C’est un moment assez comique qu’il est facile de négliger, mais Tolstoï fait une remarque délibérée. Parce que toute vie est constituée d’une infinité de petits moments, alors la guerre, comme toute activité impliquant des humains est simplement trop complexe pour qu’une stratégie puisse vraiment s’appliquer. Elle est contingente à tout moment.*

La meilleure solution que nous ayons est de prendre un bon repos nocturne afin que le lendemain nous soyons suffisamment alertes pour prêter attention aux petites opportunités qui se présentent et y réagir avantageusement.

Il existe cinq techniques que nous pouvons employer afin de tirer profit de ces avantages dans notre propre vie et de prêter attention non seulement aux petits moments mais aussi aux pensées que nous entretenons.

  1. Dormez beaucoup (pas assez, pas un peu, beaucoup).
  2. Méditez.
  3. Pensez au peu dont vous avez besoin.
  4. Pensez à ce que vous avez déjà.
  5. Faites attention au genre de pensées que vous avez.

Quand nous dormons, nous donnons à notre esprit sa vivacité. Quand nous méditons, nous ramenons notre cerveau à l’ici et maintenant. Lorsque nous pensons au peu dont nous avons besoin, nous ramenons notre attention sur ce dont nous avons vraiment besoin, et sur ce que nous avons déjà. Nous nous permettons de construire une relation plus profonde et plus satisfaisante avec chacun d’eux. Lorsque nous portons notre attention sur le type de pensées étaient penser, nous apportons notre attention à la vie se déroule en nous à chaque instant.

Parce que c’est l’art du développement personnel.

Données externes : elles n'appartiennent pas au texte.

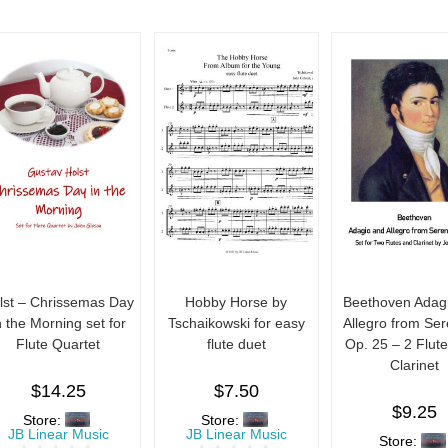
lst – Chrissemas Day
Hobby Horse by
Beethoven Adag
n the Morning set for
Tschaikowski for easy
Allegro from Se
Flute Quartet
flute duet
Op. 25 – 2 Flut
Clarinet
$
14.25
$
7.50
$
9.25
Store:
Store:
JB Linear Music
JB Linear Music
Store:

Nous pensons généralement que le développement personnel est le processus de construction de la vie que nous voulons, mais le véritable art du développement personnel vient moins de la construction de la vie que nous voulons, et plus de l’attention aiguë à celle que nous avons et vivons en ce moment.

Non seulement cette façon de penser nous aidera à obtenir ce que nous voulons. Elle nous aidera à être plus heureux avec moins, et à son tour, à cesser de courir après le bonheur en premier lieu.